It’s nearly the end of the year and the myriad demi-johns I had kicking about my living room has been reduced to two. I have a golden sour which was started as a thing on the Great Brettanomyces Facebook Group. We all brewed the Rare Barrel golden sour recipe but used different yeast strains, I used the Roeselare strain and split the batch between a clean demi-john and a herb liquor barrel. I eventually blended these back together, the demi-john was very earthy and the barrel really zingy so I thought they’d complement. A few months down the line and it needs uplifting with something, it’s just not quite there. So I’ve decided to brew a bergamot wit beer to blend with the golden sour. I have some bergamot tea languishing in the cupboard and I feel like it will add some good and help with the drabness the beer currently has.
The other contains Spontanpeckham, I brewed this in March 2017. I’m hoping to brew another this season and eventually blend them if all goes to plan and they actually taste ok, if not, it was a fun experiment. I’m going to use a Plaato on the next spontaneous, I’m interested in the data output it gives over a longer period.
My freezer and cupboard are full of ingredients I have bought or been given to brew with and just haven’t got around to it. So my new years resolution for 2019 is to get on and use them. Digging around I’ve got some grapes from my neighbour’s garden in the freezer. George next door gave them to me a while ago. He hates the grapevine that is growing next to his shed at the bottom of his garden and had hidden it behind a big board but I spotted it from an upstairs window. This year it has been quite prolific so he passed me a huge bag of plump purple grapes. I think I’m going to do a Kernel Biere de Saison inspired thing.
I also have some chaga which Keith Sowerby generously gave to me when I was in Manchester. I had a chaga brown in Beer Nouveau after he had given it to me and it was a delight so will probably be doing the same thing when I can figure out how to grate the bloody thing!

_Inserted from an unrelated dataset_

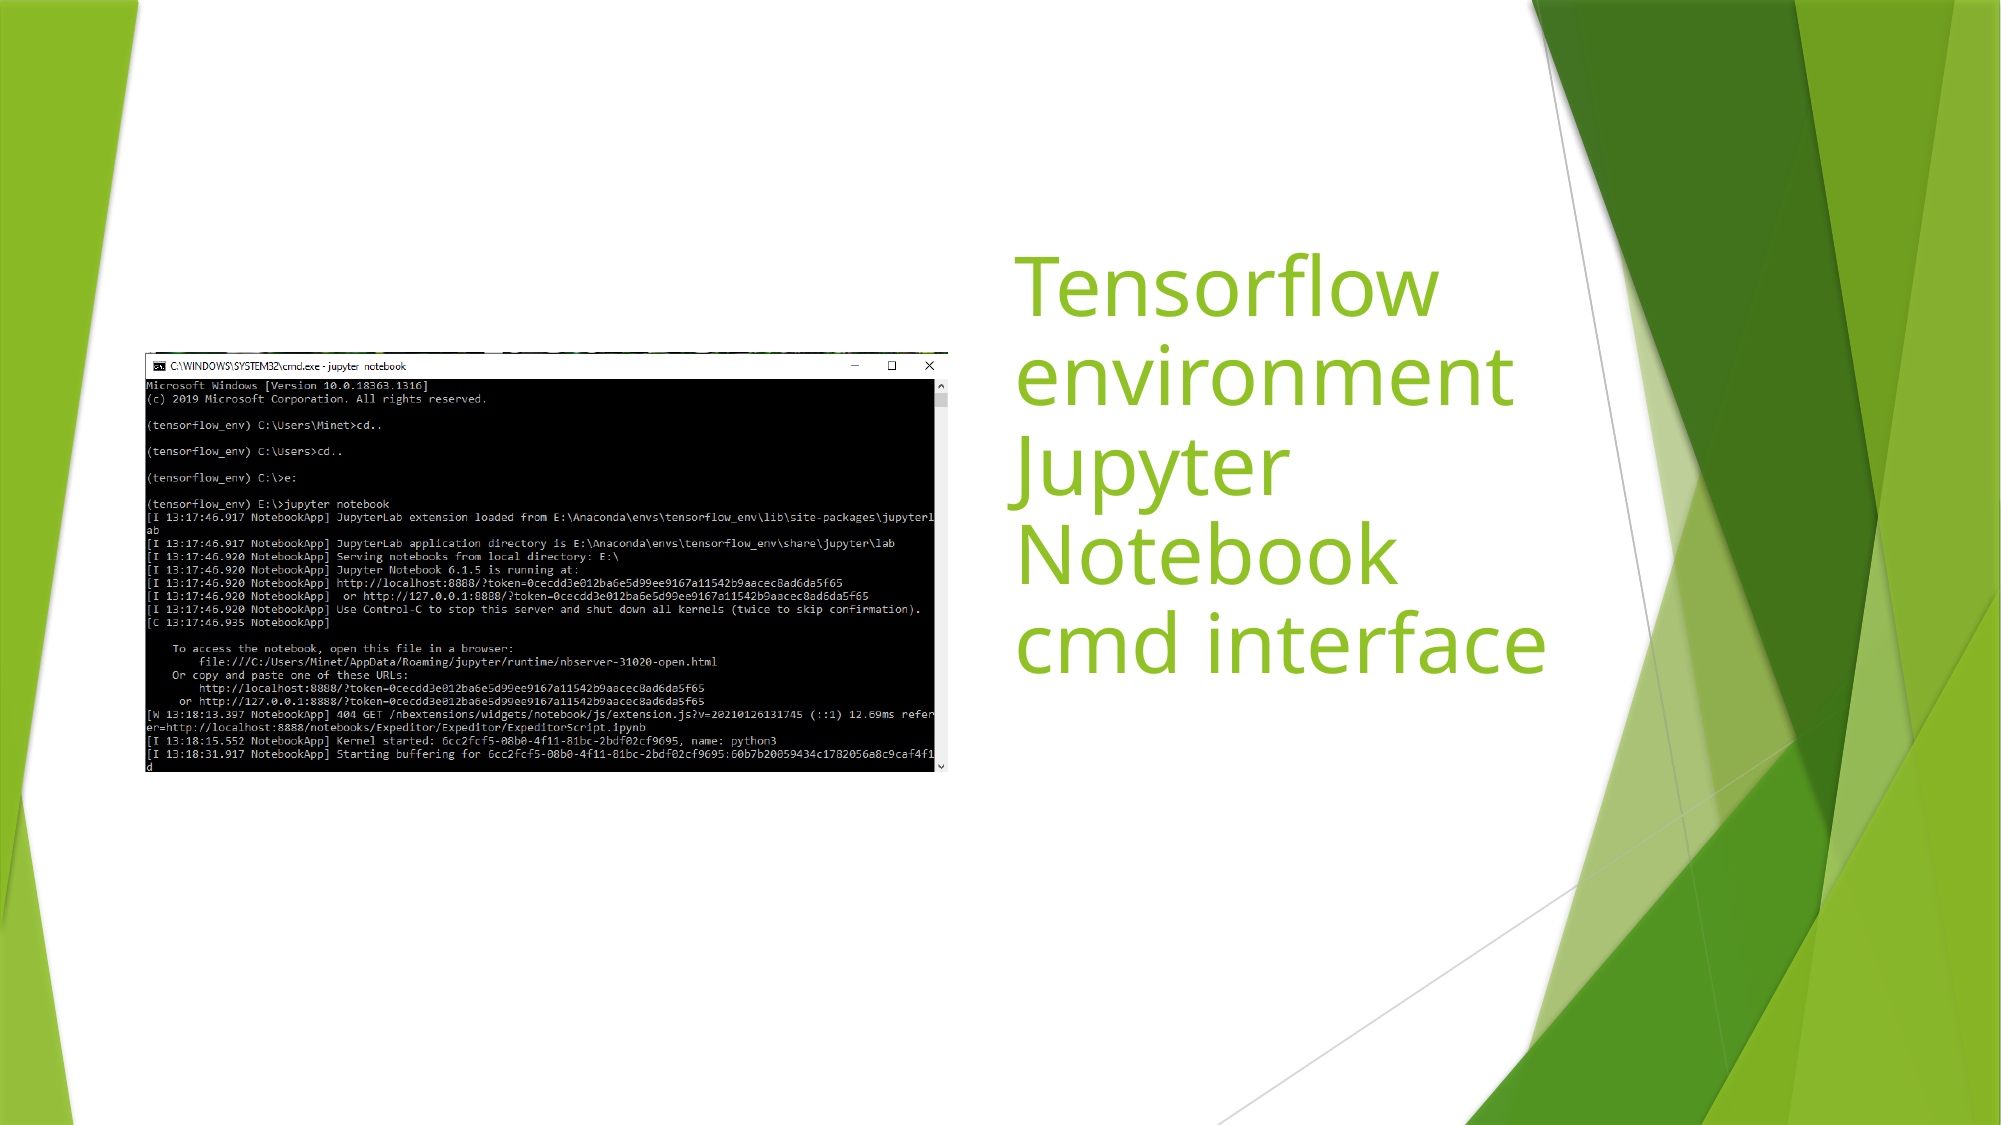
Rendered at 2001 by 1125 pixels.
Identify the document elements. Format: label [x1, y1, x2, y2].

Other ingredients kicking about in the cupboards are Mahlab (ground cherry kernels often used in middle eastern and greek baking), hibiscus flowers, lapsang tea, sumac, dashi, peanut butter powder and Mike at WIB gave me a kombucha scoby to play with last week. So I best get my thinking cap on!
I’ve finally bottled the Funky Rye. This had been going since September 2017. It had stalled and I blended it with a saison and added cherries and oak to it in August this year. It got down to 1.008 and remained there for 2 months so decided to just bottle the damn thing and be done with.
I’ve also bottled a beer using Omega Yeast American Farmhouse and various hedgerow fruits (blackberries, elderberries, rosehips and rowans). I had split the batch and put the other half on local crab apples but something had gone horribly wrong with that half, it had incredible levels of ethyl acetate and needed to be dumped. The only difference between them were the fruit used so I assume there was something not good on those apples. The beer is currently conditioning in bottles, I’ll probably crack one open in the new year to see how it is coming along.
The last beer I bottled recently was my megablend. I added pomegranate molasses and golpar (Persian hogweed) to it, I opened one last week and it had massive amounts of THP in it, it’s just liquid breakfast cereal. I’m quite sensitive to THP so this may just be me but I’m going to sit on them a while longer to let that disappear. More info on THP here
Next year I’d like to use more foraged fruits. I know there are Mulberries near my house and I have recently come across some medlars. I’d also like to try more fruit powders, Black Bretty turned out quite well so I’m definitely going to look into using some more (I pick these up at Spice Mountain in Borough Market if you’re interested).
And lastly because we should all bask in our own glory once in a while, I came 2nd in the Brett, Sours and Bugs category at Brewcon this year, hooray. I’m very happy with my scores, I was a little worried my beers would not be carbonated in time but something magic must have happened in the weeks from drop off to judging day! These beers take a lot of patience to make and to be recognised for them is amazing. It’s also nice to let other people try my beer and not just horde them in my house to myself. Big thanks to Simon Pipola for organising the event, it’s a huge undertaking and I’m amazed he hasn’t crumbled into a million pieces (note to everyone: we must clone him). I had a great time on the day; it was really good to meet other homebrewers who I had only really spoken to online before. This year there seemed to be more from outside London which is great. The homebrew community in the UK is growing and that’s very exciting.